**Your assignment:** Can you return every line of the data below unchanged and in its original order?

**Input for this task:**

***

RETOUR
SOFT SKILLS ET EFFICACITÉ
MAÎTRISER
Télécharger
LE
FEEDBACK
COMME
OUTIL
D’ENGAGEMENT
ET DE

***

**Exercise result:**
RETOUR
SOFT SKILLS ET EFFICACITÉ
MAÎTRISER
Télécharger
LE
FEEDBACK
COMME
OUTIL
D’ENGAGEMENT
ET DE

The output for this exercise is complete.